Instructions for the task
Please copy out all of the material below, substituting "broken" for every occurrence of "dashed" and leaving everything else unchanged.

---------- Data lines

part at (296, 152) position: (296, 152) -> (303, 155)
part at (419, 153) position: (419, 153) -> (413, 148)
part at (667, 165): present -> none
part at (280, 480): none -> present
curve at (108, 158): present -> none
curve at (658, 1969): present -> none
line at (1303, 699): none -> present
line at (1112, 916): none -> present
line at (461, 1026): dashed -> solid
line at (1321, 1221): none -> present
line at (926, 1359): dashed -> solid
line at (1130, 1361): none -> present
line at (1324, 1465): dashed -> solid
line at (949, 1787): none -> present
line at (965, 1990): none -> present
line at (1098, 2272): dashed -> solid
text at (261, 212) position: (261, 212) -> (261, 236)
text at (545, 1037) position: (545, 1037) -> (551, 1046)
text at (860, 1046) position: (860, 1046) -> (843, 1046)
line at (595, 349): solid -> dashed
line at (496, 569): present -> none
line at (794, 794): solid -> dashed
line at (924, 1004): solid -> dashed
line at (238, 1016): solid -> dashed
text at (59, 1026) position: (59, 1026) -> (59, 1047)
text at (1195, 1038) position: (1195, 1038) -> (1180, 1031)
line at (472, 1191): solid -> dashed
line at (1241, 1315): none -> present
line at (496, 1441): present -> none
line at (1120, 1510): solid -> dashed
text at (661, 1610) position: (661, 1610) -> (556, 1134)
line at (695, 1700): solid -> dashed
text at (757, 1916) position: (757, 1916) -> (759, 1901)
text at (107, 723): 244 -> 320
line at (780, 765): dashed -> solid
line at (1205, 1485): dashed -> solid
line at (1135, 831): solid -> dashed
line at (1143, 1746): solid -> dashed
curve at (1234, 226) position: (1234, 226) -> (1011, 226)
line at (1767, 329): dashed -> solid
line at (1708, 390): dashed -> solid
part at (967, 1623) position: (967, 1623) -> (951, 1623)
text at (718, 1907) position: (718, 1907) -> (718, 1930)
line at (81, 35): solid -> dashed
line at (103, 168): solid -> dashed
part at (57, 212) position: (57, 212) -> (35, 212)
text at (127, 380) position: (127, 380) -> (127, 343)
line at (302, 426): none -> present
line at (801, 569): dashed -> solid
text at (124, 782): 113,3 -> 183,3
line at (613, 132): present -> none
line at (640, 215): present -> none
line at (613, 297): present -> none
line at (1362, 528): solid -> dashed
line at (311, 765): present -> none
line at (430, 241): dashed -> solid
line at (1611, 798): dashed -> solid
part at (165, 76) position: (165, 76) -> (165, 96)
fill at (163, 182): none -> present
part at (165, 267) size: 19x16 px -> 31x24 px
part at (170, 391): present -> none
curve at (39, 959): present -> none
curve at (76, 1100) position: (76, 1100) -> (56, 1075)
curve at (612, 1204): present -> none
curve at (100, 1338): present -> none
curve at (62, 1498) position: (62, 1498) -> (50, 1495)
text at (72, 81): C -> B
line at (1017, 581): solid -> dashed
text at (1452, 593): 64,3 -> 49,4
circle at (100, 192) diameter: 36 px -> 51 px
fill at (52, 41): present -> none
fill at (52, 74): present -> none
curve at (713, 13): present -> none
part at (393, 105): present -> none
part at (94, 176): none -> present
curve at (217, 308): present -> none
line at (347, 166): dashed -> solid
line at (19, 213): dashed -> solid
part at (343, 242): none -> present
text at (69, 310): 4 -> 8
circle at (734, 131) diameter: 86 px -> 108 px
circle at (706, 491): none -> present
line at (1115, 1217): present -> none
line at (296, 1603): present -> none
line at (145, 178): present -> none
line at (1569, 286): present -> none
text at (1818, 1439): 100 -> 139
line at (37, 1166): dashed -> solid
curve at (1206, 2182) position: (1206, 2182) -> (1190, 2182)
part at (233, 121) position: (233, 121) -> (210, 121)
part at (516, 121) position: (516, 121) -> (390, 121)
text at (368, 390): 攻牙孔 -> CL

--------------------

Task solution
part at (296, 152) position: (296, 152) -> (303, 155)
part at (419, 153) position: (419, 153) -> (413, 148)
part at (667, 165): present -> none
part at (280, 480): none -> present
curve at (108, 158): present -> none
curve at (658, 1969): present -> none
line at (1303, 699): none -> present
line at (1112, 916): none -> present
line at (461, 1026): broken -> solid
line at (1321, 1221): none -> present
line at (926, 1359): broken -> solid
line at (1130, 1361): none -> present
line at (1324, 1465): broken -> solid
line at (949, 1787): none -> present
line at (965, 1990): none -> present
line at (1098, 2272): broken -> solid
text at (261, 212) position: (261, 212) -> (261, 236)
text at (545, 1037) position: (545, 1037) -> (551, 1046)
text at (860, 1046) position: (860, 1046) -> (843, 1046)
line at (595, 349): solid -> broken
line at (496, 569): present -> none
line at (794, 794): solid -> broken
line at (924, 1004): solid -> broken
line at (238, 1016): solid -> broken
text at (59, 1026) position: (59, 1026) -> (59, 1047)
text at (1195, 1038) position: (1195, 1038) -> (1180, 1031)
line at (472, 1191): solid -> broken
line at (1241, 1315): none -> present
line at (496, 1441): present -> none
line at (1120, 1510): solid -> broken
text at (661, 1610) position: (661, 1610) -> (556, 1134)
line at (695, 1700): solid -> broken
text at (757, 1916) position: (757, 1916) -> (759, 1901)
text at (107, 723): 244 -> 320
line at (780, 765): broken -> solid
line at (1205, 1485): broken -> solid
line at (1135, 831): solid -> broken
line at (1143, 1746): solid -> broken
curve at (1234, 226) position: (1234, 226) -> (1011, 226)
line at (1767, 329): broken -> solid
line at (1708, 390): broken -> solid
part at (967, 1623) position: (967, 1623) -> (951, 1623)
text at (718, 1907) position: (718, 1907) -> (718, 1930)
line at (81, 35): solid -> broken
line at (103, 168): solid -> broken
part at (57, 212) position: (57, 212) -> (35, 212)
text at (127, 380) position: (127, 380) -> (127, 343)
line at (302, 426): none -> present
line at (801, 569): broken -> solid
text at (124, 782): 113,3 -> 183,3
line at (613, 132): present -> none
line at (640, 215): present -> none
line at (613, 297): present -> none
line at (1362, 528): solid -> broken
line at (311, 765): present -> none
line at (430, 241): broken -> solid
line at (1611, 798): broken -> solid
part at (165, 76) position: (165, 76) -> (165, 96)
fill at (163, 182): none -> present
part at (165, 267) size: 19x16 px -> 31x24 px
part at (170, 391): present -> none
curve at (39, 959): present -> none
curve at (76, 1100) position: (76, 1100) -> (56, 1075)
curve at (612, 1204): present -> none
curve at (100, 1338): present -> none
curve at (62, 1498) position: (62, 1498) -> (50, 1495)
text at (72, 81): C -> B
line at (1017, 581): solid -> broken
text at (1452, 593): 64,3 -> 49,4
circle at (100, 192) diameter: 36 px -> 51 px
fill at (52, 41): present -> none
fill at (52, 74): present -> none
curve at (713, 13): present -> none
part at (393, 105): present -> none
part at (94, 176): none -> present
curve at (217, 308): present -> none
line at (347, 166): broken -> solid
line at (19, 213): broken -> solid
part at (343, 242): none -> present
text at (69, 310): 4 -> 8
circle at (734, 131) diameter: 86 px -> 108 px
circle at (706, 491): none -> present
line at (1115, 1217): present -> none
line at (296, 1603): present -> none
line at (145, 178): present -> none
line at (1569, 286): present -> none
text at (1818, 1439): 100 -> 139
line at (37, 1166): broken -> solid
curve at (1206, 2182) position: (1206, 2182) -> (1190, 2182)
part at (233, 121) position: (233, 121) -> (210, 121)
part at (516, 121) position: (516, 121) -> (390, 121)
text at (368, 390): 攻牙孔 -> CL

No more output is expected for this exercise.